While China has not banned the ownership of cryptocurrency, stronger enforcement could also damp interest among individual speculators by increasing the risk, or perceived risk, of individual punishment. Possible punitive measures include more than losing a bank account: Though it’s not spelled out in the current round of statements, it seems likely an individual involved in a flagged transaction could also be permanently downgraded in China’s (also nebulous) “social credit” system, a blacklist that can restrict access to everything from airline flights to high-speed internet, apparently with little in the way of due process.

Even talking about cryptocurrency seems suddenly less acceptable to Chinese authorities.
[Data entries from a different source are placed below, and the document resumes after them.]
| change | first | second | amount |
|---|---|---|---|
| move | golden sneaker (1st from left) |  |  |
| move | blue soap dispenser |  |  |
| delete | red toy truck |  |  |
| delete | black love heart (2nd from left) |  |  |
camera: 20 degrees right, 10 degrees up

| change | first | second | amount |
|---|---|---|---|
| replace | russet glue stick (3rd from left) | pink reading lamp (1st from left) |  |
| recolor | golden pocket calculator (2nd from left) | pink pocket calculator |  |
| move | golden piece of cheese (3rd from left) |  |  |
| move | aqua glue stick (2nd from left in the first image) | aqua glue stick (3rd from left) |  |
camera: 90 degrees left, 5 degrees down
Multiple reports say accounts focused on the subject have been banned from social media platforms including Weibo. One Chinese crypto commentator referred to the social-media crackdown as “judgment day” for crypto thought leaders in China. That seems likely to further damp interest in crypto speculation, since social media is so key to generating interest in new projects.

This could mean real, long-term downward pressure on crypto prices. According to a 2020 Chainalysis report, more than 30% of global crypto trading takes place in East Asia, a share that is dominated by China. Losing a double-digit percentage of global volume would be particularly bad for the smallest projects.
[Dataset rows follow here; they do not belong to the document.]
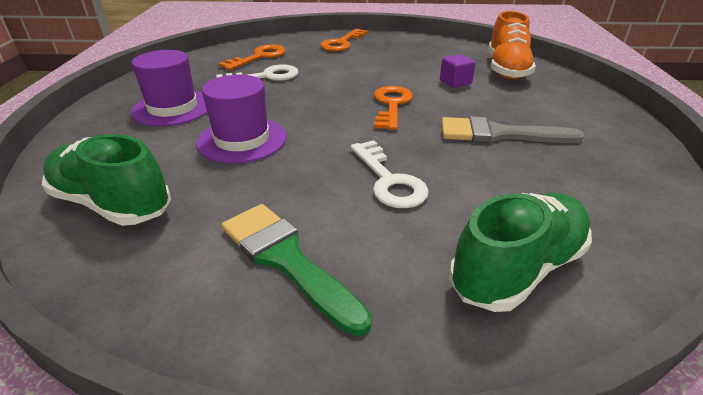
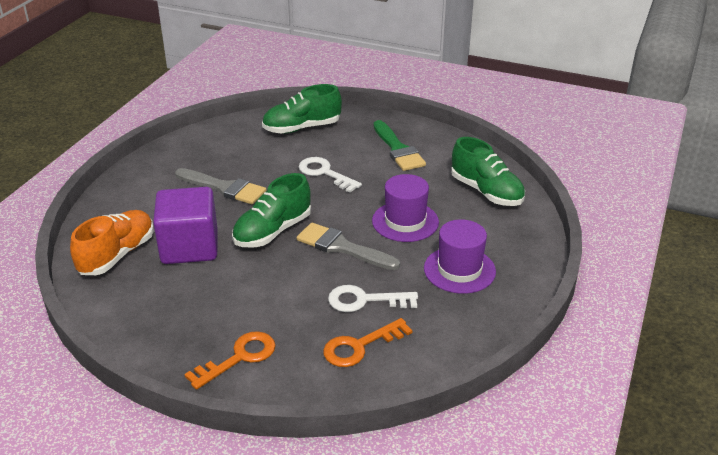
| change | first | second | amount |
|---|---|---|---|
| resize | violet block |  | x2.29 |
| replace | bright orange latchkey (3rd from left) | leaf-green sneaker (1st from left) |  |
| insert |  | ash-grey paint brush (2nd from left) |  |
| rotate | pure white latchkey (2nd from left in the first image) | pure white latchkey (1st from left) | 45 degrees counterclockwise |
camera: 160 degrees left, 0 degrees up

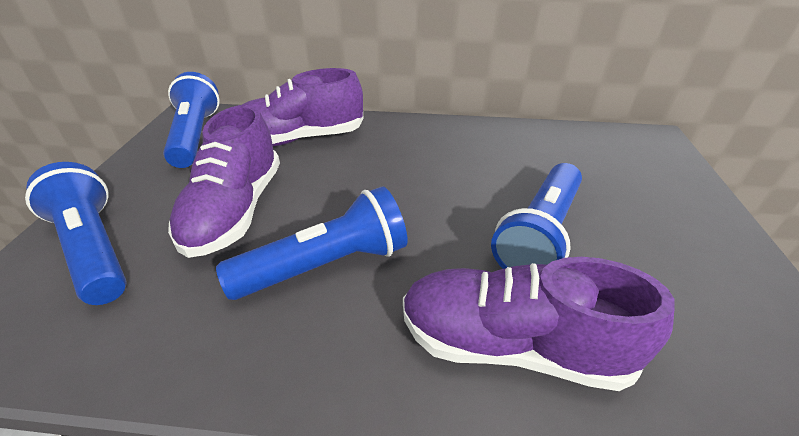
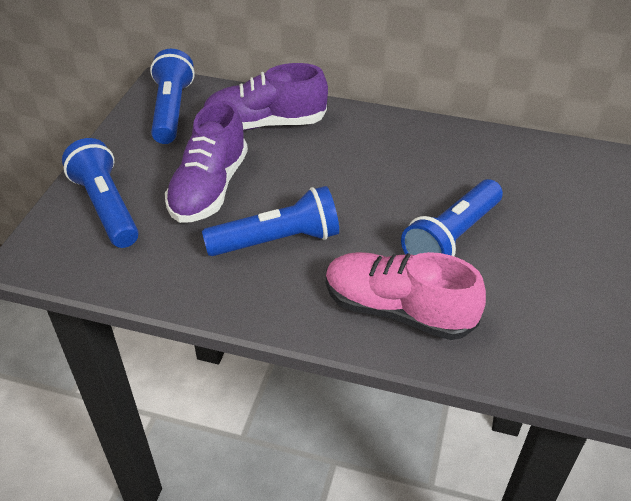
| change | first | second | amount |
|---|---|---|---|
| recolor | violet sneaker (3rd from left) | pink sneaker |  |
camera: 10 degrees right, 5 degrees up

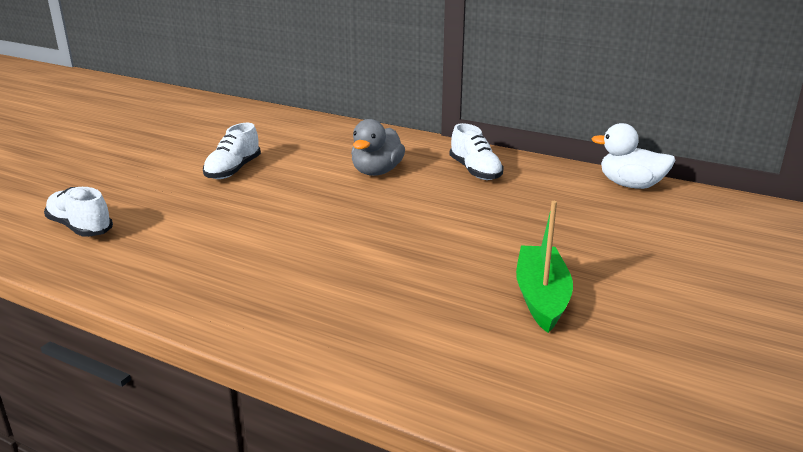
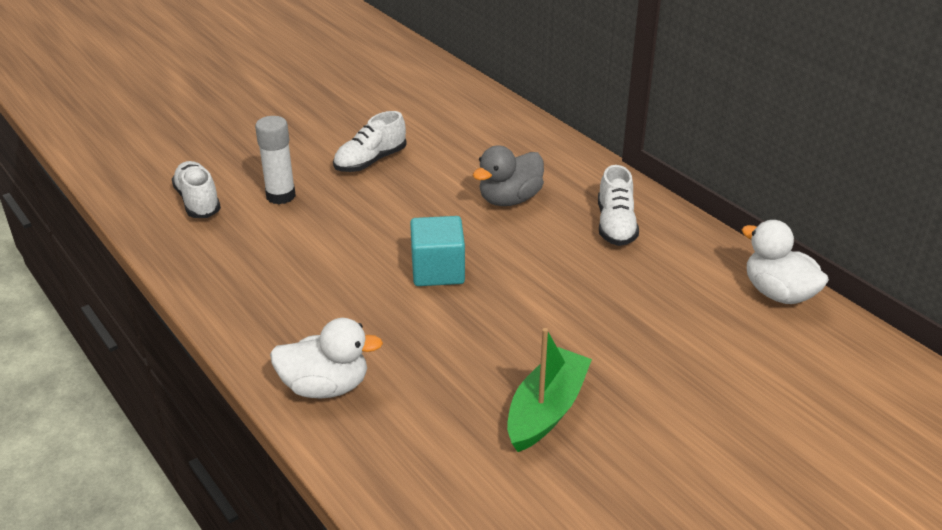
| change | first | second | amount |
|---|---|---|---|
| insert |  | pure white glue stick |  |
| insert |  | pure white duck (1st from left) |  |
| insert |  | aqua block |  |
camera: 25 degrees right, 10 degrees up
Some might even see a deterrent to individual crypto trading in recent high-level actions against business figures. Less than a year ago, Alibaba founder Jack Ma was preparing for the initial public offering of Ant Group, a payments spin-off of the e-commerce platform. Authorities dramatically kiboshed that deal, allegedly in response to Ma’s defiant statements towards financial regulators. Ma, until last year the most famous technology entrepreneur in China, is now basically invisible, reportedly spending his time painting and doing charity work. Life comes at you fast, especially in an authoritarian society.

Such dramatic actions take on an outsized role in a system like China’s, where there can be big gaps between the law on paper and the law in practice. Historian Michel Foucault argued that the rise of dramatic and cruel public punishments like quartering in early modern Europe were meant to not just inflict pain on offenders but instill fear in observers, warning them against making the same mistake.

While there may still be space for cryptocurrency in China, it seems the CCP authorities have finally concluded they have little to gain from nurturing anti-authoritarian technology. On the whole, their loss could be the world’s gain but there are still likely turbulent waters ahead.